Les services de sécurité ukrainiens (SBU) ont publié dans la soirée l'interception de ce qu'ils ont présenté comme une conversation entre deux chefs rebelles après l'examen du lieu du écrasement.

- «Ce sont les gars du check-point Tchernoukhine qui ont abattu l'avion. Il s'est désintégré dans l'air», dit l'un d'eux, «Major».

- «Et alors?» demande l'autre, «Grek».

- «C'est un avion civil à 100%» (...).

- «Y a-t-il des armes?»

- «Non, rien, seulement des affaires civiles».

- «Des documents?»

- «Il y en a un d'un étudiant indonésien».

Le chef des services de sécurité ukrainien Valentin Nalyvaïtchenko a convoqué dans la soirée une conférence de presse pour souligner que ces conversations «d'officiers du GRU (renseignement militaire russe) avaient été interceptées et transcrites en conformité avec la loi».

Abattu par un missile Bouk?

Igor Strelkov ne précise par sur les réseaux sociaux par quel moyen a été abattu l'avion qui volait à une altitude de 10 000 mètres.

Mais dans un message affiché sur le compte Twitter officiel de la «République populaire de Donetsk» - qui a été ensuite retiré - les rebelles ont affirmé plus tôt dans la journée avoir saisi «à l'unité ukrainienne A1402» des missiles Bouk capables d'atteindre des cibles à une altitude de 25 kilomètres.

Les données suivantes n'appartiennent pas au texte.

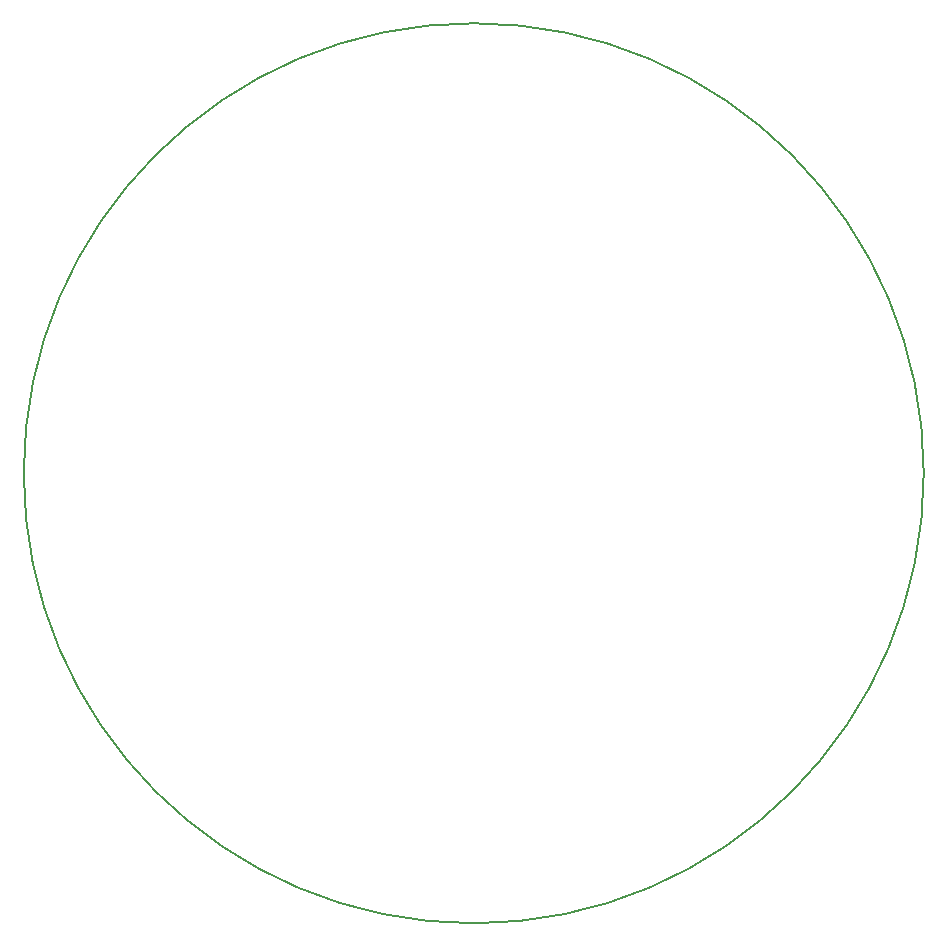
<source format=gbr>
G04 #@! TF.GenerationSoftware,KiCad,Pcbnew,(5.0.0-rc2-dev-179-gab3780148)*
G04 #@! TF.CreationDate,2018-03-20T14:47:54-05:00*
G04 #@! TF.ProjectId,conductivity_sensor,636F6E6475637469766974795F73656E,rev?*
G04 #@! TF.SameCoordinates,Original*
G04 #@! TF.FileFunction,Profile,NP*
%FSLAX46Y46*%
G04 Gerber Fmt 4.6, Leading zero omitted, Abs format (unit mm)*
G04 Created by KiCad (PCBNEW (5.0.0-rc2-dev-179-gab3780148)) date 03/20/18 14:47:54*
%MOMM*%
%LPD*%
G01*
G04 APERTURE LIST*
%ADD10C,0.200000*%
G04 APERTURE END LIST*
D10*
X165100000Y-111760000D02*
G75*
G03X165100000Y-111760000I-38100000J0D01*
G01*
M02*

</source>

Quelques heures avant le crash, le porte-parole militaire ukrainien Andriï Lyssenko a indiqué que les rebelles basés près de Snijné disposaient de systèmes Bouk «destinés à abattre avions et hélicoptères à petite et moyenne altitude» sans préciser de quelle manière ils se les sont procurés.

Immédiatement après la tragédie, un conseiller du ministre ukrainien de l'Intérieur, Anton Guerachtchenko, a formulé des accusations bien plus précises, affirmant que l'avion de ligne avait été abattu par un missile Bouk, «gracieusement offert aux terroristes (les rebelles prorusses) par (le président russe Vladimir) Poutine».

Les rebelles prorusses ont affirmé ensuite que l'avion malaisien avait été abattu par les forces armées ukrainiennes, dénonçant une «provocation». L'Ukraine a démenti que son aviation ait effectué des tirs jeudi.

Les experts du renseignement américain ont indiqué que l'avion a été abattu par un missile sol-air mais ont reconnu qu'il n'en connaissaient pas, ou pas encore, l'origine.

Les analystes américains «croient fortement» qu'un missile sol-air a abattu le Boeing 777 et ils sont en train d'examiner les données afin de déterminer si le missile a été tiré par les séparatistes pro-russes de l'est de l'Ukraine, les soldats russes de l'autre côté de la frontière ou les forces gouvernementales ukrainiennes, a expliqué l'un de ces responsables sous couvert d'anonymat.